As soon as I “met” Alexander Hamilton as a statue while Celebrating Independence in Philadelphia, I began reading Alexander Hamilton, the 2005 biography by Ron Chernow that inspired the Broadway hip-hop musical, Hamilton. It’s a long book, but a riveting one. I can see why Hamilton‘s writer/composer/star Lin-Manuel Miranda said that Chernow’s book “just leapt off the page.” In fact, the musical condenses and clarifies huge swaths of the book.
As a former Virginian and mother of two University of Virginia graduates, I have long admired Thomas Jefferson and have read many books about him. The party Jefferson led was called the Democratic-Republican party. Chernow’s book presents the contrasting views of Hamilton’s Federalists, the opposing party that insisted on a strong federal government rather than the loose confederation of states Jefferson preferred.
It has always bothered me that Washington, Jefferson, Madison and Monroe were all Virginia slave owners. Now I see that their party’s distrust of a strong central government was due to their reluctance to give up not only the economic benefits of slavery, but also the South’s political advantage of counting three-fifths of the enslaved population in determining how many Representatives they could have in Congress, even though slaves had no vote. Hamilton was an ardent abolitionist; the Democratic-Republicans considered him dangerous to their way of life.
Until reading this book, I had never fully appreciated Hamilton’s genius in getting the Constitution ratified and in establishing the machinery of government as the first Secretary of the Treasury.
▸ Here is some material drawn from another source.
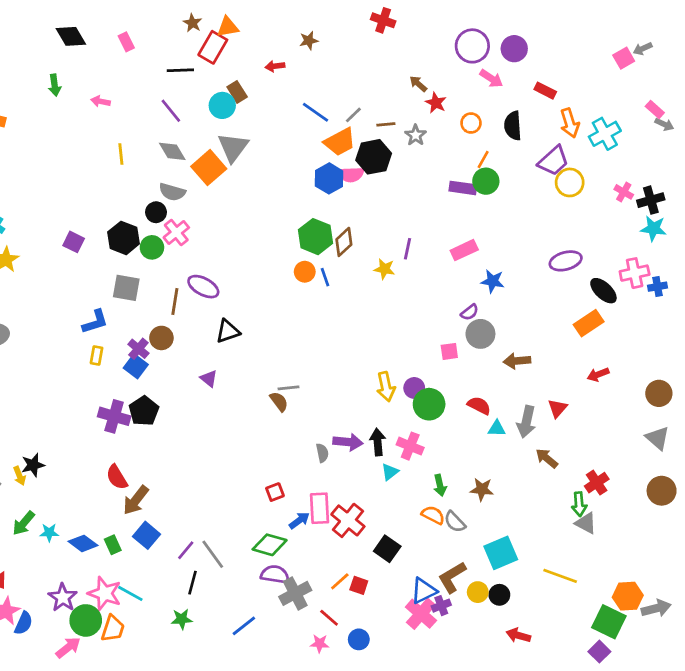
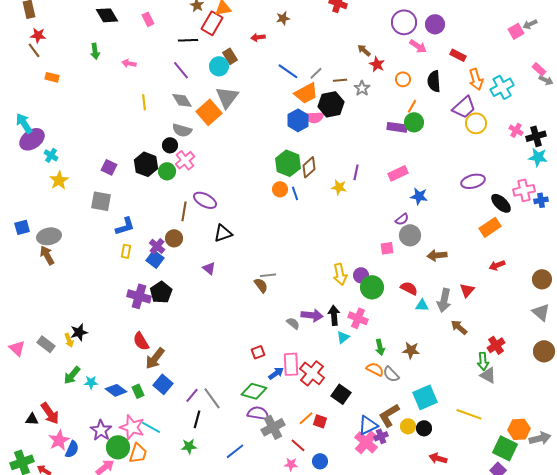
gray square: (126, 288) -> (101, 201), moved
gray semicircle: (322, 453) -> (293, 323), turned -40

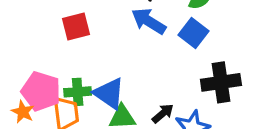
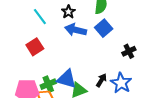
blue square: (194, 33) -> (104, 28), turned 30
black cross: (221, 82) -> (129, 51), size x0.6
His vision and energy were simply astounding. Among the many lasting institutions he set up were the currency, the Mint, the Bank of the United States, the Coast Guard, and West Point. Chernow exalts the breadth of his achievements and plumbs the depths of political partisanship in the late 18th century. It was a critical time for our country, just as it is now. Chernow’s book provides a welcome perspective on the current Presidential election.
Update on July 30, 2017: Now that we have nine tickets for most of our family to see Hamilton in Chicago on September 3, I’m reviewing my notes and listening to the soundtrack again. Violet and Lilli checked three Hamilton books out of the Cambridge library. My favorite is The Duel: the Parallel Lives of Alexander Hamilton & Aaron Burr by Judith St. George. It’s classified “Juvenile” literature. I read it in a little over an hour and found the intersections of these two men’s lives fascinating.